#### Text segment
━━━━━━━━━━
Jordanian Dinars (JD)

Net cafes

Finding an Internet café in Amman is not a problem as many hostels and cafés have computers. It will get a bit more difficult if you are going to the smaller and more remote towns, but with a little patience you should be able to find one.

In case of emergency

In case of an emergency in Jordan, call the following numbers: Police (192), (462). Ambulance and fire department (193).

Tipping

In the more exclusive restaurants, waiters expect a ten per cent tip, but otherwise tipping shouldn't be necessary.

Timezone

When it is 12.00 in England, it is 14.00 in Jordan

Weight and Measures

Following units of measurement are used in Jordan: Weight: kilogram Length: metre

Photography

The Jordanians are, generally speaking, very friendly and forthcoming - so taking snaps should not be a problem, as least as long as you show general politeness and respect towards them.

Drinking water

It is best to buy your water in bottles here. The Jordanians have recently had a problem with water poisoning, which has led to the request that everybody boil their water before use. If you limit your use of tapwater to brushing your teeth, then you should not experience any problems.
━━━━━━━━━━
#### Required actions
**a)** According to the Jordan travel notes, which number should be called for an ambulance or the fire department?
**b)** Carry on the Jordan travel notes from their final sentence onward.

#### Information shown
━━━━━━━━━━
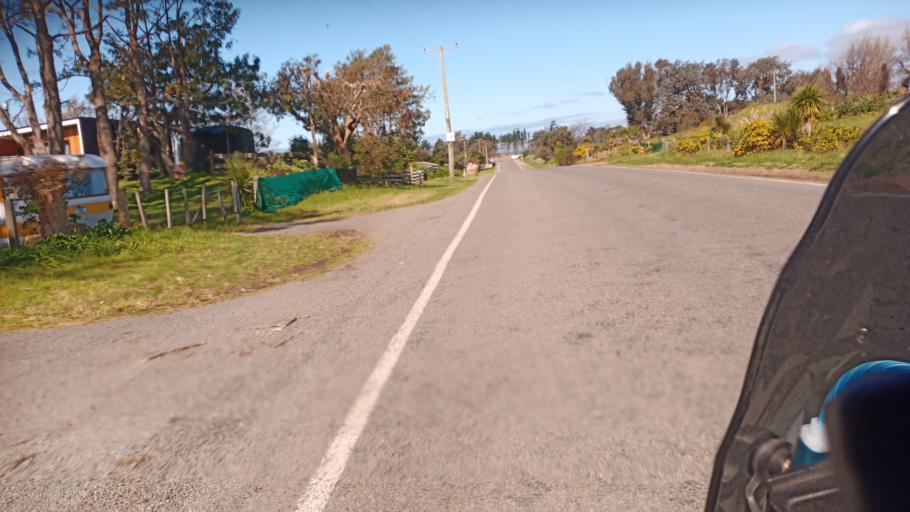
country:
━━━━━━━━━━
#### Answers for the tasks
**a)** 193

**b)**
Electricity

In Jordan, the following current is used: 220 volts AC, 50Hz

Behaviour

There are no specific rules of conduct, except in the mosques, where you should dress in clothes that cover your entire body.

Business Hours

Shops are open 9.00-13.00 and 15.00-20.30 (Saturday-Thursday). Offices are open 9.00-18.00 (Saturday, Wednesday-Thursday). Some offices have a couple of hours' lunch break.

Food and drink

The Jordanians enjoy Arabic cuisine, with well-known dishes like falafels, shawarma and hummus, and the different variations of these. A Jordanian speciality, from the bedouin minority in the country, is mensaf, which is spiced lambflesh cooked and served with rice. It is served with the head and, for those who are particularly lucky - the eyes still looking at them. The second-luckiest person will get the (now silent) tongue.

Disabled travellers

Unfortunately, Jordan is not the best place to go for a disabled person, as many of the sights are ruins surrounded by sand and rocks - not very wheelchair or crutch-friendly. Whether or not a trip to Jordan will be successful really depends on your relative mobility, and unfortunately on your patience.

Holidays

In addition to the regular Muslim holidays, the Jordanians have a few local holidays: Independence from the Ottoman rule, 25 May. The Anniversary of the Great Arabic Rising 10 June.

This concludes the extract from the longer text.